Job item
Write the following entries out again exactly, skipping each image.

Dataset extract
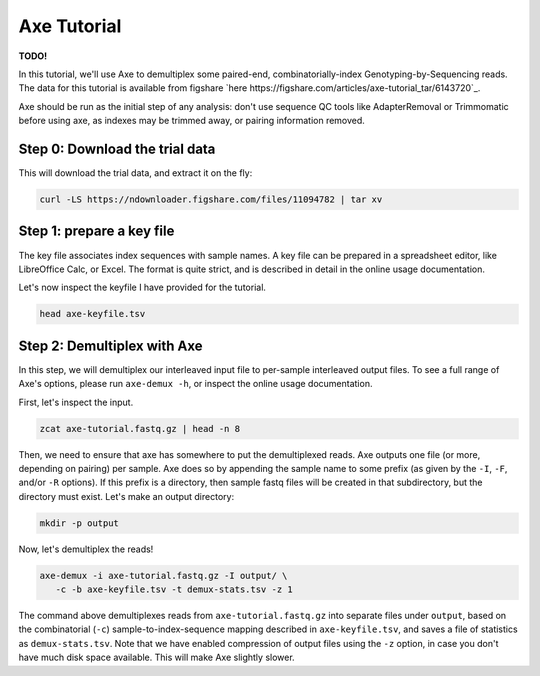 ************
Axe Tutorial
************

**TODO!**

In this tutorial, we'll use Axe to demultiplex some paired-end,
combinatorially-index Genotyping-by-Sequencing reads. The data for this
tutorial is available from figshare
`here https://figshare.com/articles/axe-tutorial_tar/6143720`_.

Axe should be run as the initial step of any analysis: don't use sequence QC
tools like AdapterRemoval or Trimmomatic before using axe, as indexes may be
trimmed away, or pairing information removed.

Step 0: Download the trial data
-------------------------------

This will download the trial data, and extract it on the fly:

.. code-block:: bash

   curl -LS https://ndownloader.figshare.com/files/11094782 | tar xv

Step 1: prepare a key file
--------------------------

The key file associates index sequences with sample names. A key file can be
prepared in a spreadsheet editor, like LibreOffice Calc, or Excel. The format
is quite strict, and is described in detail in the online usage documentation.

Let's now inspect the keyfile I have provided for the tutorial.

.. code-block:: bash

   head axe-keyfile.tsv


Step 2: Demultiplex with Axe
----------------------------


In this step, we will demultiplex our interleaved input file to per-sample
interleaved output files. To see a full range of Axe's options, please run
``axe-demux -h``, or inspect the online usage documentation.

First, let's inspect the input.

.. code-block:: bash

   zcat axe-tutorial.fastq.gz | head -n 8

Then, we need to ensure that axe has somewhere to put the demultiplexed reads.
Axe outputs one file (or more, depending on pairing) per sample. Axe does so by
appending the sample name to some prefix (as given by the ``-I``, ``-F``,
and/or ``-R`` options). If this prefix is a directory, then sample fastq files
will be created in that subdirectory, but the directory must exist. Let's make
an output directory:

.. code-block:: bash

   mkdir -p output

Now, let's demultiplex the reads!

.. code-block:: bash

   axe-demux -i axe-tutorial.fastq.gz -I output/ \
      -c -b axe-keyfile.tsv -t demux-stats.tsv -z 1

The command above demultiplexes reads from ``axe-tutorial.fastq.gz`` into
separate files under ``output``, based on the combinatorial (``-c``)
sample-to-index-sequence mapping described in ``axe-keyfile.tsv``, and saves a
file of statistics as ``demux-stats.tsv``. Note that we have enabled
compression of output files using the ``-z`` option, in case you don't have
much disk space available. This will make Axe slightly slower.
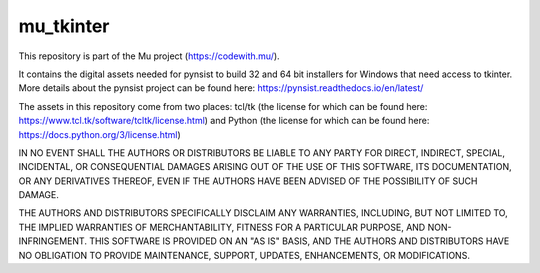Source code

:mu_tkinter
==========

This repository is part of the Mu project (https://codewith.mu/).

It contains the digital assets needed for pynsist to build 32 and
64 bit installers for Windows that need access to tkinter. More details about
the pynsist project can be found here:
https://pynsist.readthedocs.io/en/latest/

The assets in this repository come from two places: tcl/tk (the license for
which can be found here: https://www.tcl.tk/software/tcltk/license.html) and
Python (the license for which can be found here:
https://docs.python.org/3/license.html)

IN NO EVENT SHALL THE AUTHORS OR DISTRIBUTORS BE LIABLE TO ANY PARTY FOR
DIRECT, INDIRECT, SPECIAL, INCIDENTAL, OR CONSEQUENTIAL DAMAGES ARISING OUT OF
THE USE OF THIS SOFTWARE, ITS DOCUMENTATION, OR ANY DERIVATIVES THEREOF, EVEN
IF THE AUTHORS HAVE BEEN ADVISED OF THE POSSIBILITY OF SUCH DAMAGE.

THE AUTHORS AND DISTRIBUTORS SPECIFICALLY DISCLAIM ANY WARRANTIES, INCLUDING,
BUT NOT LIMITED TO, THE IMPLIED WARRANTIES OF MERCHANTABILITY, FITNESS FOR A
PARTICULAR PURPOSE, AND NON-INFRINGEMENT. THIS SOFTWARE IS PROVIDED ON AN "AS
IS" BASIS, AND THE AUTHORS AND DISTRIBUTORS HAVE NO OBLIGATION TO PROVIDE
MAINTENANCE, SUPPORT, UPDATES, ENHANCEMENTS, OR MODIFICATIONS. 

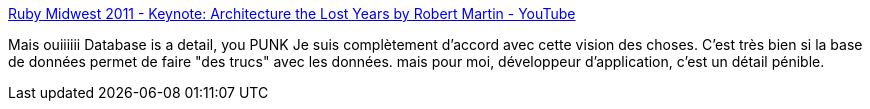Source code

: :jbake-type: post
:jbake-status: published
:jbake-title: Ruby Midwest 2011 - Keynote: Architecture the Lost Years by Robert Martin - YouTube
:jbake-tags: java,architecture,software,concepts,_mois_août,_année_2013
:jbake-date: 2013-08-21
:jbake-depth: ../
:jbake-uri: shaarli/1377068788000.adoc
:jbake-source: https://nicolas-delsaux.hd.free.fr/Shaarli?searchterm=http%3A%2F%2Fwww.youtube.com%2Fwatch%3Fv%3DWpkDN78P884%26t%3D40m23s&searchtags=java+architecture+software+concepts+_mois_ao%C3%BBt+_ann%C3%A9e_2013
:jbake-style: shaarli

http://www.youtube.com/watch?v=WpkDN78P884&t=40m23s[Ruby Midwest 2011 - Keynote: Architecture the Lost Years by Robert Martin - YouTube]

Mais ouiiiiii Database is a detail, you PUNK Je suis complètement d'accord avec cette vision des choses. C'est très bien si la base de données permet de faire "des trucs" avec les données. mais pour moi, développeur d'application, c'est un détail pénible.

Result
 ************
Axe Tutorial
************

**TODO!**

In this tutorial, we'll use Axe to demultiplex some paired-end,
combinatorially-index Genotyping-by-Sequencing reads. The data for this
tutorial is available from figshare
`here https://figshare.com/articles/axe-tutorial_tar/6143720`_.

Axe should be run as the initial step of any analysis: don't use sequence QC
tools like AdapterRemoval or Trimmomatic before using axe, as indexes may be
trimmed away, or pairing information removed.

Step 0: Download the trial data
-------------------------------

This will download the trial data, and extract it on the fly:

.. code-block:: bash

   curl -LS https://ndownloader.figshare.com/files/11094782 | tar xv

Step 1: prepare a key file
--------------------------

The key file associates index sequences with sample names. A key file can be
prepared in a spreadsheet editor, like LibreOffice Calc, or Excel. The format
is quite strict, and is described in detail in the online usage documentation.

Let's now inspect the keyfile I have provided for the tutorial.

.. code-block:: bash

   head axe-keyfile.tsv


Step 2: Demultiplex with Axe
----------------------------


In this step, we will demultiplex our interleaved input file to per-sample
interleaved output files. To see a full range of Axe's options, please run
``axe-demux -h``, or inspect the online usage documentation.

First, let's inspect the input.

.. code-block:: bash

   zcat axe-tutorial.fastq.gz | head -n 8

Then, we need to ensure that axe has somewhere to put the demultiplexed reads.
Axe outputs one file (or more, depending on pairing) per sample. Axe does so by
appending the sample name to some prefix (as given by the ``-I``, ``-F``,
and/or ``-R`` options). If this prefix is a directory, then sample fastq files
will be created in that subdirectory, but the directory must exist. Let's make
an output directory:

.. code-block:: bash

   mkdir -p output

Now, let's demultiplex the reads!

.. code-block:: bash

   axe-demux -i axe-tutorial.fastq.gz -I output/ \
      -c -b axe-keyfile.tsv -t demux-stats.tsv -z 1

The command above demultiplexes reads from ``axe-tutorial.fastq.gz`` into
separate files under ``output``, based on the combinatorial (``-c``)
sample-to-index-sequence mapping described in ``axe-keyfile.tsv``, and saves a
file of statistics as ``demux-stats.tsv``. Note that we have enabled
compression of output files using the ``-z`` option, in case you don't have
much disk space available. This will make Axe slightly slower.
Source code

:mu_tkinter
==========

This repository is part of the Mu project (https://codewith.mu/).

It contains the digital assets needed for pynsist to build 32 and
64 bit installers for Windows that need access to tkinter. More details about
the pynsist project can be found here:
https://pynsist.readthedocs.io/en/latest/

The assets in this repository come from two places: tcl/tk (the license for
which can be found here: https://www.tcl.tk/software/tcltk/license.html) and
Python (the license for which can be found here:
https://docs.python.org/3/license.html)

IN NO EVENT SHALL THE AUTHORS OR DISTRIBUTORS BE LIABLE TO ANY PARTY FOR
DIRECT, INDIRECT, SPECIAL, INCIDENTAL, OR CONSEQUENTIAL DAMAGES ARISING OUT OF
THE USE OF THIS SOFTWARE, ITS DOCUMENTATION, OR ANY DERIVATIVES THEREOF, EVEN
IF THE AUTHORS HAVE BEEN ADVISED OF THE POSSIBILITY OF SUCH DAMAGE.

THE AUTHORS AND DISTRIBUTORS SPECIFICALLY DISCLAIM ANY WARRANTIES, INCLUDING,
BUT NOT LIMITED TO, THE IMPLIED WARRANTIES OF MERCHANTABILITY, FITNESS FOR A
PARTICULAR PURPOSE, AND NON-INFRINGEMENT. THIS SOFTWARE IS PROVIDED ON AN "AS
IS" BASIS, AND THE AUTHORS AND DISTRIBUTORS HAVE NO OBLIGATION TO PROVIDE
MAINTENANCE, SUPPORT, UPDATES, ENHANCEMENTS, OR MODIFICATIONS. 

Source code

: :jbake-type: post
:jbake-status: published
:jbake-title: Ruby Midwest 2011 - Keynote: Architecture the Lost Years by Robert Martin - YouTube
:jbake-tags: java,architecture,software,concepts,_mois_août,_année_2013
:jbake-date: 2013-08-21
:jbake-depth: ../
:jbake-uri: shaarli/1377068788000.adoc
:jbake-source: https://nicolas-delsaux.hd.free.fr/Shaarli?searchterm=http%3A%2F%2Fwww.youtube.com%2Fwatch%3Fv%3DWpkDN78P884%26t%3D40m23s&searchtags=java+architecture+software+concepts+_mois_ao%C3%BBt+_ann%C3%A9e_2013
:jbake-style: shaarli

http://www.youtube.com/watch?v=WpkDN78P884&t=40m23s[Ruby Midwest 2011 - Keynote: Architecture the Lost Years by Robert Martin - YouTube]

Mais ouiiiiii Database is a detail, you PUNK Je suis complètement d'accord avec cette vision des choses. C'est très bien si la base de données permet de faire "des trucs" avec les données. mais pour moi, développeur d'application, c'est un détail pénible.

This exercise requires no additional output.